Cycling has on many occasions found itself at the forefront of doping controversy, but Brailsford says that he hopes a corner has been turned. “The more we test, the better it is for our sport,” he said. “It's essential for our sport, which has had some issues with doping.
“But the riders are starting to self-police themselves, starting to point the finger at people they suspect. For a sport like ours, that's quite a shift on 20 years ago. If that takes hold, it will be stronger than any anti-doping measure.”
The British presence in the Olympic Village swelled yesterday from 50 athletes to 142, some way short of half the team of 313 that will compete at the Games - an increase of 15 per cent on the number that took part in Athens.
Rain could threaten Friday's opening ceremony, but it is needed to keep the smog at bay. Elsewhere, the weather was proving agreeable, too. The threat of a typhoon engulfing the Britain holding camp in Macau - it is also a risk to the equestrianism events in Hong Kong - has dissipated and a welcome breeze has been blowing in Qingdao, where the sailing events will be held.

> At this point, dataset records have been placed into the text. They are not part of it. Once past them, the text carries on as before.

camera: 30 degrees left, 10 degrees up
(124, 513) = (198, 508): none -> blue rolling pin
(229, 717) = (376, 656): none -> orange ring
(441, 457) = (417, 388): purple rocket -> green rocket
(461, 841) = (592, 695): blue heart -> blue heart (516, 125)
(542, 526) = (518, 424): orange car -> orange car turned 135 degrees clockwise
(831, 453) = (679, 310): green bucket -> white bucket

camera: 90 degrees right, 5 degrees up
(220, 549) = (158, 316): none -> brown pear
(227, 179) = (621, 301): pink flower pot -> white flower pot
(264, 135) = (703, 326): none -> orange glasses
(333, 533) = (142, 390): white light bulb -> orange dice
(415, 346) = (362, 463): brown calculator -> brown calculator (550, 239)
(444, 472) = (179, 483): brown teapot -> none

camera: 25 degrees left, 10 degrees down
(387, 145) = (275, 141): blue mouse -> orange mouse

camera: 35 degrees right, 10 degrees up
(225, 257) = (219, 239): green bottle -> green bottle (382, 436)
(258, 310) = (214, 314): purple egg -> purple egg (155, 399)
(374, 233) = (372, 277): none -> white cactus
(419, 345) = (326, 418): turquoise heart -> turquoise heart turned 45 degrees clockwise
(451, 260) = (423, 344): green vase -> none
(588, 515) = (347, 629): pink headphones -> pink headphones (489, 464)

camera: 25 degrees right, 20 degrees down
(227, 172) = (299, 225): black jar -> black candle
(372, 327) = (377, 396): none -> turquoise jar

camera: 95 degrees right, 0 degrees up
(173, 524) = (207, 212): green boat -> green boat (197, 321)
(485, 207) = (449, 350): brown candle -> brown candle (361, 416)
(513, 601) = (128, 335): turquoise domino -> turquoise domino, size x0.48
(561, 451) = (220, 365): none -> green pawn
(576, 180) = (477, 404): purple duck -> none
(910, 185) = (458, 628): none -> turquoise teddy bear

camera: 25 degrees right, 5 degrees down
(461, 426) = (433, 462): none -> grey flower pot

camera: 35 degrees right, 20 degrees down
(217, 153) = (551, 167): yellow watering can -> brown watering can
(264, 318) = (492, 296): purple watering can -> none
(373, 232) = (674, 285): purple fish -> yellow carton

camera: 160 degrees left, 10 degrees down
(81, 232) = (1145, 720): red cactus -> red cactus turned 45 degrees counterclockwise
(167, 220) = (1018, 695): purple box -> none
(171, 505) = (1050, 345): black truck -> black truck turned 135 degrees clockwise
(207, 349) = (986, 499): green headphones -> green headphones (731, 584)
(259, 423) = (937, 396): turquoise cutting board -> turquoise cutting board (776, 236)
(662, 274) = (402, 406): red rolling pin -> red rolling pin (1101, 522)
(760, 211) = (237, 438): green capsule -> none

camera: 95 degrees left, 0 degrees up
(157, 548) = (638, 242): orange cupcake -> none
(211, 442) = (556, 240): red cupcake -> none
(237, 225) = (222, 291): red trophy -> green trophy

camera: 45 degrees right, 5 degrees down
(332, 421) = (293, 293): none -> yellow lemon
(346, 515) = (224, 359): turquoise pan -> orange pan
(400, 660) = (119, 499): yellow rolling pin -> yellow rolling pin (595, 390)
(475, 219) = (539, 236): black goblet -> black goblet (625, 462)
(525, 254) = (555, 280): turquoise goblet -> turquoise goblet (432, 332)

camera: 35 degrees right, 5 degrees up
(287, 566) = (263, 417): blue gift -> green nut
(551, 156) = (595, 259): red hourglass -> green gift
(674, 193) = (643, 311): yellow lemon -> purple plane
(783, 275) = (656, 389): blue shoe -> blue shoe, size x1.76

“It has been windy in Macau,” Clegg said. “It is expected to rise to a level three [typhoon signal] later today, but that is still well short of the level eight that would lead to closing down that facility.
“I was down at Qingdao at the beginning of the week and there was quite a lot of wind. I don't have any updates at the moment. The [sailing] team have been in Qingdao for four weeks and have gone to Shanghai for three to four days' relaxation. Wind there would obviously be helpful to our chances.”